The AlertSense materials give the example of a man in Boise, who designated his home in Boise, his mother's home in St. George, his daughter's home at her college in California, his office in Boise and his son's school in Boise.

After setting up the locations on his app, he received a severe weather alert for St. George, where his mother lives.

As people sign up, either for emails and text, or download the app, there is another potential, Albee says.

The Sheriff's Office can define groups to receive specific alerts. That's what the office has already done with its own deputies, with Search and Rescue volunteers, and with mayors and commissioners. The office is the process of setting up a group of all volunteers with the Manti Ambulance Association and the Gunnison Valley Ambulance Association.

Once a group is defined, the dispatch center can send a message to everyone in the group. And the system is two-way. Members of the group text back and everyone in the group can read the texts.

As more people participate in public sign-up or download the app, it could be possible to send community messages to everyone in a given town. For instance, Manti City could have the Sheriff's Office send out a message about a boil order for drinking water or even a reminder about the schedule for the Fourth of July celebration.

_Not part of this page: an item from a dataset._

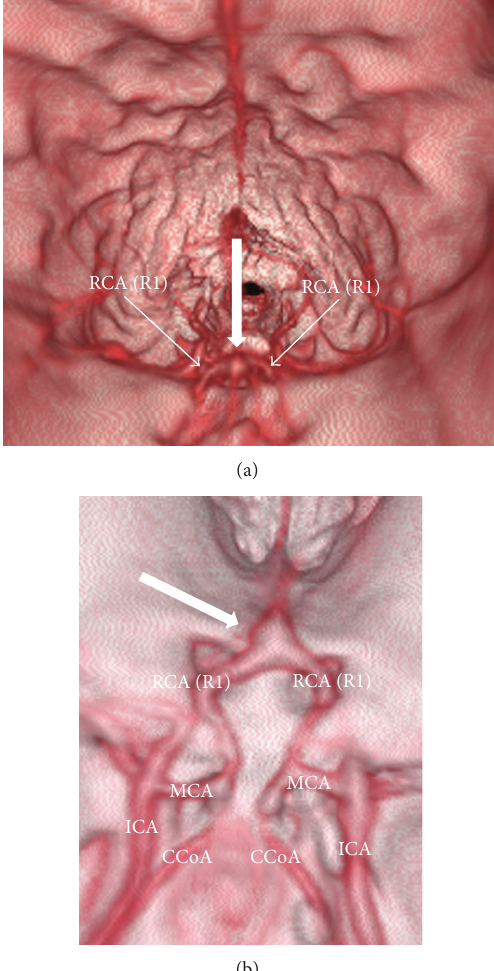
Figure 3: Virtual navigation through the cranial cavity. (a) Forward view,showingthesmallsaccularaneurysmatthejoiningpointofthe two pre-joining segments (R1) of the left and right rostral cerebral arteries. (b) Dorsal backward view of the Circle of Willis showing the small aneurysm (arrow). RCA: rostral cerebral artery; R1: pre- joining segment; MCA: middle cerebral artery; ICA: internal carotid artery; CCoA: caudal communicating artery.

“That's really the carrot to get city governments on board,” Albee says.

Although citizens need to sign up or download the app to get all the messages and alerts, AlertSense also gives the Sheriff's Office the capability, in more serious situations, to reach everybody, whether they sign up or not.

With AlertSense, the dispatch center can define a geographic area and send a geo-targeted emergency telephone call to every landline in the area. The call is a recorded message informing people about a dangerous situation.

The Sheriff's Office actually made such a call about a month ago to about 300 households and businesses in Mt. Pleasant after a mountain lion was spotted in the city.

Finally, if a situation is serious enough, the AlertSense system enables the Sheriff's Office to send out an IPAWS message to cell phones within designated geographic parameters.

“You reach every cell phone that's hitting a tower in a specific area,” Albee says. “We pick the towers and location.”

In an emergency, the Sheriff's Office will still use its Twitter account, Facebook page, the radio and, as needed, the national Emergency Alert System (EAS), which sends information out on radio and television, Albee says.

But AlertSense is an important additional tool for getting information out, quickly and directly, to the people most affected by an emergency situation.

“Public information is really the crux of why we have it,” he says.